Since the side of the battery box on which the first terminal is provided is a lid, and the second terminal and the third terminal are biased toward the opposing first terminals, the first side on the lid side.
It is not necessary to provide a biasing member on the terminal, space can be saved, and the biasing member does not obstruct the insertion / removal of the battery when the battery is inserted / removed.

Further, by making the lid having the lock portion slidable with respect to the first terminal, the lid is slid while keeping the state in which the first terminal is in contact with the terminal of the battery housed therein. Then, the lid can be locked or unlocked in the main body case.

[Brief description of drawings]

FIG. 1 is a partially cutaway plan view of an embodiment of the present invention.

FIG. 2 is a sectional view taken along the section line AA of FIG.

3 is a cross-sectional view taken along the section line BB of FIG.

4 is an external perspective view of the embodiment of FIG.

FIG. 5 is an enlarged view of second and third terminal portions.

FIG. 6 is a circuit diagram showing a connection between each terminal of the battery box section and a load circuit.
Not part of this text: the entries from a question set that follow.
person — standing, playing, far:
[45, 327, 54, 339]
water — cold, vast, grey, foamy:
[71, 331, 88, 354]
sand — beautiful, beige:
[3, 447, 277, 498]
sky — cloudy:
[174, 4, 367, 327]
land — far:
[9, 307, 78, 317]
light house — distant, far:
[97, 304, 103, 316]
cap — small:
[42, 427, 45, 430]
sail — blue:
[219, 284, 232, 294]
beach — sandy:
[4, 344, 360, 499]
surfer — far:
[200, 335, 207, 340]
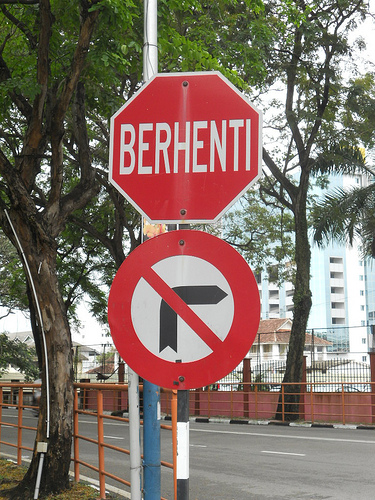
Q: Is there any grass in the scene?
A: Yes, there is grass.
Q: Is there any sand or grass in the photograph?
A: Yes, there is grass.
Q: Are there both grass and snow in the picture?
A: No, there is grass but no snow.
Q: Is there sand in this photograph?
A: No, there is no sand.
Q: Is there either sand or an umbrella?
A: No, there are no sand or umbrellas.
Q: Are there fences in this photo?
A: Yes, there is a fence.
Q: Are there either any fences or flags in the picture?
A: Yes, there is a fence.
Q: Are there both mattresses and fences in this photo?
A: No, there is a fence but no mattresses.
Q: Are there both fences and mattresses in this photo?
A: No, there is a fence but no mattresses.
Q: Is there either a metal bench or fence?
A: Yes, there is a metal fence.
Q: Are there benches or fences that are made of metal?
A: Yes, the fence is made of metal.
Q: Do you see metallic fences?
A: Yes, there is a metal fence.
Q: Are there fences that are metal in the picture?
A: Yes, there is a metal fence.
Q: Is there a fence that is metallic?
A: Yes, there is a fence that is metallic.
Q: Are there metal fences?
A: Yes, there is a fence that is made of metal.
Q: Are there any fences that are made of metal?
A: Yes, there is a fence that is made of metal.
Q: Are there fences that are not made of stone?
A: Yes, there is a fence that is made of metal.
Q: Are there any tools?
A: No, there are no tools.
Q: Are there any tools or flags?
A: No, there are no tools or flags.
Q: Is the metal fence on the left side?
A: Yes, the fence is on the left of the image.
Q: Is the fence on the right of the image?
A: No, the fence is on the left of the image.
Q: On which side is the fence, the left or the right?
A: The fence is on the left of the image.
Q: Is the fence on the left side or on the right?
A: The fence is on the left of the image.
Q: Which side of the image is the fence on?
A: The fence is on the left of the image.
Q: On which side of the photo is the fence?
A: The fence is on the left of the image.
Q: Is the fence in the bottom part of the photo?
A: Yes, the fence is in the bottom of the image.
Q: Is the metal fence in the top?
A: No, the fence is in the bottom of the image.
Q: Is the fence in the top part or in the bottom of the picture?
A: The fence is in the bottom of the image.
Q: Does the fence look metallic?
A: Yes, the fence is metallic.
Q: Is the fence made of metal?
A: Yes, the fence is made of metal.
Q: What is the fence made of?
A: The fence is made of metal.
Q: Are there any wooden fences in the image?
A: No, there is a fence but it is metallic.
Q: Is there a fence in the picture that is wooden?
A: No, there is a fence but it is metallic.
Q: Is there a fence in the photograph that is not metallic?
A: No, there is a fence but it is metallic.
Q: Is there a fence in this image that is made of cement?
A: No, there is a fence but it is made of metal.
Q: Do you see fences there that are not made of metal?
A: No, there is a fence but it is made of metal.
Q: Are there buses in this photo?
A: No, there are no buses.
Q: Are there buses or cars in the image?
A: No, there are no buses or cars.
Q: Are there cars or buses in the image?
A: No, there are no buses or cars.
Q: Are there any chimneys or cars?
A: No, there are no cars or chimneys.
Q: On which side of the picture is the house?
A: The house is on the right of the image.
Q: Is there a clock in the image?
A: No, there are no clocks.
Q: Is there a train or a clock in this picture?
A: No, there are no clocks or trains.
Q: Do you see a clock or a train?
A: No, there are no clocks or trains.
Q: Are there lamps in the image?
A: No, there are no lamps.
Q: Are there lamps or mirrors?
A: No, there are no lamps or mirrors.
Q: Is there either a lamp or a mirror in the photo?
A: No, there are no lamps or mirrors.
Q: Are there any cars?
A: No, there are no cars.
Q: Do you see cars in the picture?
A: No, there are no cars.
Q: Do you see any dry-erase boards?
A: No, there are no dry-erase boards.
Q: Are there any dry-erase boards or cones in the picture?
A: No, there are no dry-erase boards or cones.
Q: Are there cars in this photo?
A: No, there are no cars.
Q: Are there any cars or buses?
A: No, there are no cars or buses.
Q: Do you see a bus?
A: No, there are no buses.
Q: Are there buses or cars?
A: No, there are no buses or cars.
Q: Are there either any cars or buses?
A: No, there are no buses or cars.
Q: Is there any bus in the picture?
A: No, there are no buses.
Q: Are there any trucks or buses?
A: No, there are no buses or trucks.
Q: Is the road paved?
A: Yes, the road is paved.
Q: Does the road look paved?
A: Yes, the road is paved.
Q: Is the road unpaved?
A: No, the road is paved.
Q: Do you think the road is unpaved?
A: No, the road is paved.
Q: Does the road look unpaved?
A: No, the road is paved.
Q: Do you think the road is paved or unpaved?
A: The road is paved.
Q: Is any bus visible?
A: No, there are no buses.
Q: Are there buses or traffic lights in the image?
A: No, there are no buses or traffic lights.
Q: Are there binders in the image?
A: No, there are no binders.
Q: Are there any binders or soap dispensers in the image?
A: No, there are no binders or soap dispensers.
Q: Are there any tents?
A: No, there are no tents.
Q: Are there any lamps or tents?
A: No, there are no tents or lamps.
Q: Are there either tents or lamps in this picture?
A: No, there are no tents or lamps.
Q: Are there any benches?
A: No, there are no benches.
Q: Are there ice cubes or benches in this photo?
A: No, there are no benches or ice cubes.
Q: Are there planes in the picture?
A: No, there are no planes.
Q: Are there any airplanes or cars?
A: No, there are no airplanes or cars.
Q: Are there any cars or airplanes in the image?
A: No, there are no airplanes or cars.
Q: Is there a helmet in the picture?
A: No, there are no helmets.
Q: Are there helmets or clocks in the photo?
A: No, there are no helmets or clocks.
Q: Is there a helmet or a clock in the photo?
A: No, there are no helmets or clocks.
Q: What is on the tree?
A: The wire is on the tree.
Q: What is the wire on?
A: The wire is on the tree.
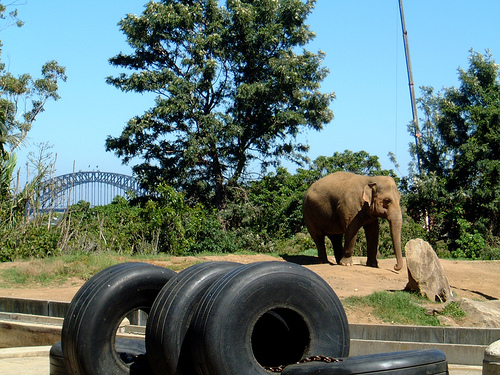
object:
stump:
[403, 237, 435, 283]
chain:
[293, 351, 345, 365]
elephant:
[301, 169, 402, 272]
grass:
[0, 252, 214, 289]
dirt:
[0, 254, 500, 329]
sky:
[0, 0, 500, 210]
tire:
[282, 349, 449, 374]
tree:
[0, 0, 69, 233]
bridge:
[13, 170, 166, 213]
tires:
[60, 257, 180, 374]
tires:
[145, 259, 246, 375]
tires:
[193, 258, 352, 373]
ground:
[0, 253, 499, 375]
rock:
[403, 236, 453, 305]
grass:
[340, 288, 468, 327]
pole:
[397, 0, 430, 232]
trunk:
[388, 209, 404, 273]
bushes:
[0, 149, 500, 261]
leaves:
[258, 0, 278, 26]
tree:
[407, 48, 500, 243]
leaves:
[473, 102, 498, 124]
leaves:
[459, 230, 487, 248]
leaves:
[350, 152, 373, 171]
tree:
[307, 149, 391, 178]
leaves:
[264, 193, 292, 209]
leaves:
[165, 15, 183, 27]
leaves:
[126, 21, 146, 38]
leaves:
[135, 75, 160, 91]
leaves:
[294, 60, 318, 79]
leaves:
[305, 95, 327, 116]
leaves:
[280, 0, 302, 19]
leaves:
[476, 64, 495, 82]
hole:
[250, 306, 314, 373]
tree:
[102, 0, 333, 233]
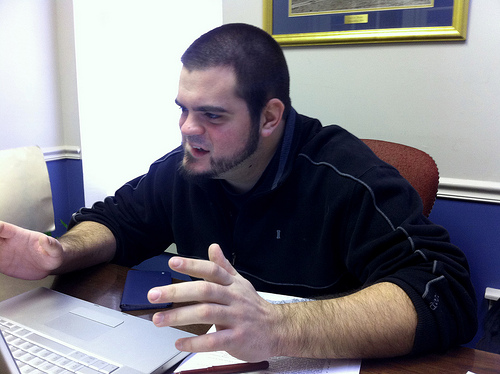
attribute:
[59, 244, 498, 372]
table — brown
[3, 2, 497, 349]
painted wall — white, blue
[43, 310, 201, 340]
trackpad — white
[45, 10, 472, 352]
man — white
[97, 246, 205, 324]
book — little, black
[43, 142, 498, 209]
rail — chair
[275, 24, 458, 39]
frame — golden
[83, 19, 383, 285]
brunette man — brunnette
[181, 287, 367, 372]
paper — white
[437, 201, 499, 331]
wall — blue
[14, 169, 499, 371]
desk — wooden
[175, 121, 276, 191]
beard — trimmed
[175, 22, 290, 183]
head — shaved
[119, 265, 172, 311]
book — blue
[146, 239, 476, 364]
arm — hairy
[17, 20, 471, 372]
man — sitting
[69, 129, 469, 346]
sweater — dark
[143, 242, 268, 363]
hand — clean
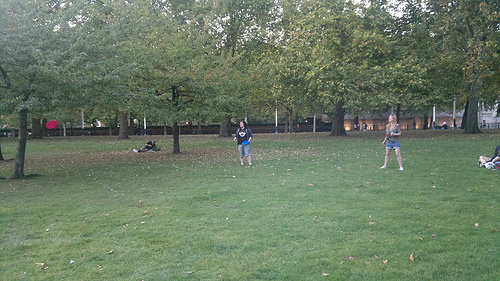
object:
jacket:
[235, 126, 254, 145]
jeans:
[385, 138, 400, 149]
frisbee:
[46, 120, 59, 129]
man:
[145, 140, 156, 153]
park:
[0, 119, 497, 281]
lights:
[344, 127, 351, 131]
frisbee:
[242, 141, 250, 145]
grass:
[1, 133, 497, 279]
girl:
[233, 119, 253, 166]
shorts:
[237, 144, 251, 158]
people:
[234, 114, 404, 171]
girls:
[133, 146, 149, 153]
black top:
[239, 126, 246, 130]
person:
[478, 145, 500, 169]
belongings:
[149, 145, 161, 152]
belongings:
[483, 157, 500, 171]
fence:
[0, 123, 500, 136]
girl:
[379, 114, 404, 171]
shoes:
[380, 165, 403, 170]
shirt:
[382, 124, 401, 144]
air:
[204, 109, 354, 126]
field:
[0, 127, 500, 281]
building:
[343, 108, 464, 131]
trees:
[0, 0, 500, 178]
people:
[132, 140, 157, 152]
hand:
[247, 140, 250, 142]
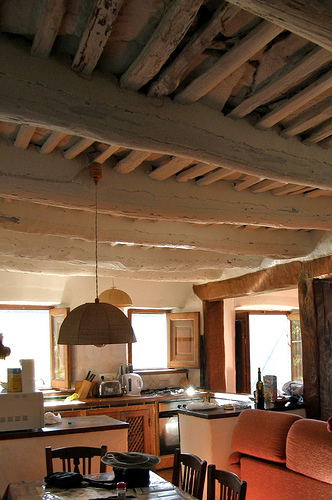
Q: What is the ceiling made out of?
A: Logs.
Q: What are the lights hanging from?
A: The ceiling.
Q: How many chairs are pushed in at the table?
A: Three.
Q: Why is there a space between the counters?
A: It is an entrance.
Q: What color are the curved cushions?
A: Orange.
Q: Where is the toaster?
A: On a countertop.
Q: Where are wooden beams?
A: On the ceiling.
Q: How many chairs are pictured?
A: Three.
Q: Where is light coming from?
A: Windows.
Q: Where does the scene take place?
A: In a house.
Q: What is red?
A: Couch.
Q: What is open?
A: Shutters.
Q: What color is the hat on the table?
A: Black.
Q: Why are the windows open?
A: To get some air.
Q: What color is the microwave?
A: White.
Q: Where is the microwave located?
A: On the countertop.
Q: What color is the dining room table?
A: Brown.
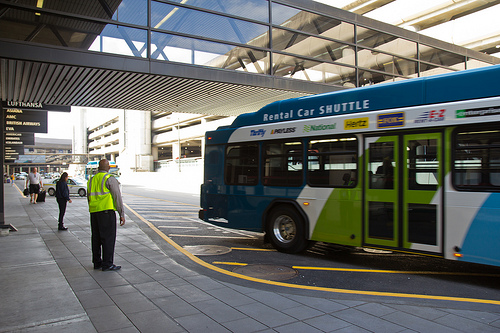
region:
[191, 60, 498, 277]
A blue bus on the road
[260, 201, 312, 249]
Rear right wheel of the bus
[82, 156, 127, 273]
Man standing on the street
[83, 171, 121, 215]
Green reflector vest worn by man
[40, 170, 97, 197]
Taxi car on the road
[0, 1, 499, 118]
Bridge way above the bus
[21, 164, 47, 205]
man walking while carrying his luggage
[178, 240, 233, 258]
Round sewer hole cover near the bus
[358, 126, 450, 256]
Door way of the bus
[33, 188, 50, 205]
Black luggage carried by man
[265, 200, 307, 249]
A black tire on a bus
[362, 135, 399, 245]
Door on a bus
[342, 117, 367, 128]
A company logo sticker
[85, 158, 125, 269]
A man standing outside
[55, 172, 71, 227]
A woman wearing a blue jacket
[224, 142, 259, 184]
A window on a big bus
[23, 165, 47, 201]
A man carrying luggage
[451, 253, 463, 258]
Side light on a bus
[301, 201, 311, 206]
A small light on a bus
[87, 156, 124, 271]
A man wearing a vest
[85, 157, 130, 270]
a man in a safety jacket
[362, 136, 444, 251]
a green bus door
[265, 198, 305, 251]
a large black rubber tire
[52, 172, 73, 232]
a person dressed in black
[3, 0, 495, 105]
an overhead glass walkway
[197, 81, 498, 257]
a large blue and white bus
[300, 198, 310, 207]
an orange light on the side of a bus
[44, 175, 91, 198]
a white car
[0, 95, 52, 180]
a bunch of black signs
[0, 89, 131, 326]
people waiting at a bus terminal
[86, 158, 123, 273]
man in a safety vest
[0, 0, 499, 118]
glass walkway above a road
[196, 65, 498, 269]
rental car shuttle bus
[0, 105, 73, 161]
signs for different airlines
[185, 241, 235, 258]
a man hole cover in the street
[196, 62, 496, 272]
blue and green rental car shuttle bus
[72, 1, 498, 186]
parking garage at the airport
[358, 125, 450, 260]
green and white door on a bus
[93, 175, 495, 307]
road in front of the airport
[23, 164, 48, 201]
person carrying their luggage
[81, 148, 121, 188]
the head of a man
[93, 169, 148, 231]
the arm of a man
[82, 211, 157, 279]
the legs of a man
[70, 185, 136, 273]
a man wearing pants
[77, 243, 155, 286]
a man wearing shoes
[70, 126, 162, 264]
the body of a man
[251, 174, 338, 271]
the wheel of a bus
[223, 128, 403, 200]
the side windows on a bus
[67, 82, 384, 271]
a man near a bus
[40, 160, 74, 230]
a woman near a bus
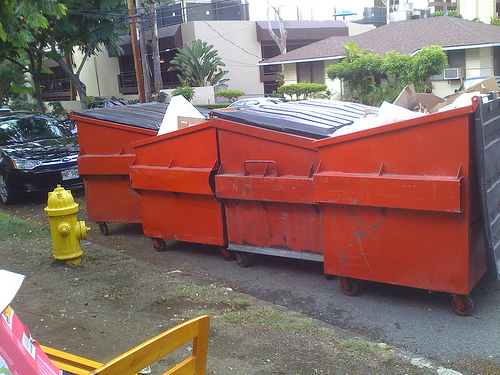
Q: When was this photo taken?
A: During the day.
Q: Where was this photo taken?
A: Outside on the street.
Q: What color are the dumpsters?
A: Orange.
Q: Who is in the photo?
A: No one.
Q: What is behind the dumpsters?
A: A car.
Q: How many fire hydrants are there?
A: 1.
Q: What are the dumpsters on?
A: The street.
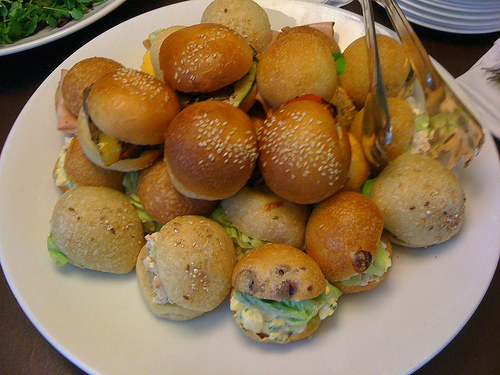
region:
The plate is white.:
[56, 308, 127, 345]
FIG. 7 is a circuit diagram showing a connection state when a battery is inserted in the forward direction.

FIG. 8 is a plan view corresponding to FIG. 1 when the battery is inserted in the reverse direction.

9 is a cross-sectional view taken along the section line A′-A ′ of FIG.

FIG. 10 is a circuit diagram showing a connection state when a battery is inserted in the reverse direction.

FIG. 11 is a sectional view of a conventional example.

FIG. 12 is a sectional view of a conventional example.

FIG. 13 is a sectional view of a conventional example.

[Explanation of symbols]

 DESCRIPTION OF SYMBOLS 1 Battery 2 Battery box part 3-5 1st-3rd terminal 6 Battery lid 8 Main body case 10 Load circuit 11-13 1st-3rd diode

Claims (3)

[Claims] 1. A battery accommodating device having a battery box part for accommodating a battery, wherein a voltage in a predetermined direction is applied from a battery of the battery box part to a load circuit, wherein one end of the battery box part comprises: A first terminal is provided, and a second terminal and a third terminal that individually correspond to the positive terminal and the negative terminal of the battery are provided at the other end facing each other, and the first terminal is provided depending on the storage direction of the battery. The terminal is in contact with either the positive terminal or the negative terminal of the battery, and either the second terminal or the third terminal is in contact with the corresponding terminal of the battery, Between the load circuit and the first terminal and the second terminal depending on the storage direction of the battery.
A battery housing device, to which a semiconductor element for applying a voltage in the predetermined direction is connected via a terminal or via the first terminal and the third terminal. 2. The battery box portion has one end as a lid, and the second terminal and the third terminal are biased toward the facing first terminal. The battery storage device described in. 3. The lid according to claim 2, wherein the lid has a lock portion that engages and disengages with a main body case in which a battery box portion is formed, and is slidable with respect to the first terminal. Battery storage device.